As for flavor, the Filled Cupcake Oreo is a pitch-perfect replica of the plasticky fake chocolate that we all know and love from our elementary school Hostess Cupcakes. This is nostalgia wrapped in nostalgia!
The only problem is, although the mimicry of the Hostess Cupcake flavor is spot-on, the truth is that the flavor of a Hostess Cupcake, if we're being brutally honest, was never actually all that good. These flavors are to chocolate what "cherry" flavor is to actual cherries.
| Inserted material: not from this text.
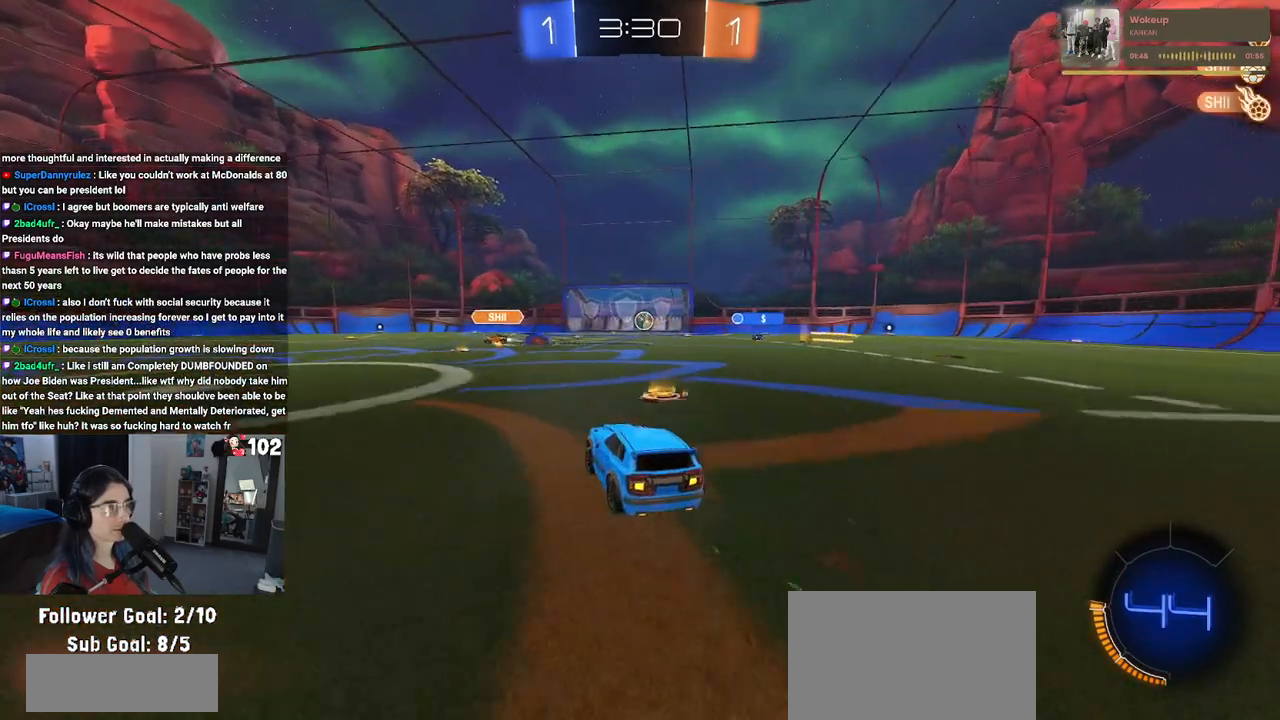
{"buttons": [], "left_stick": "center", "right_stick": "center", "events": []}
Please note, however: I am not hating on Hostess Cupcakes. I loved them as a kid - but I realize now that the pleasure stemmed from texture more than flavor. That thick, chewy blanket of faux-fudge topping, set off by the delightfully rubbery squiggle - I always deconstructed my Hostess Cupcakes into their core elements, isolating the squiggle whole to eat last - so perhaps I liked them more as a toy than as a snack? It was not about flavor, I can tell you that.
For both of the Oreo flavors in this post, Nabisco used the useful resealable package design, which I appreciate since it takes me a good long time to get through these, so I like that they can stay fresher. But when the upside of a product is the packaging, you're doing something wrong, my friends.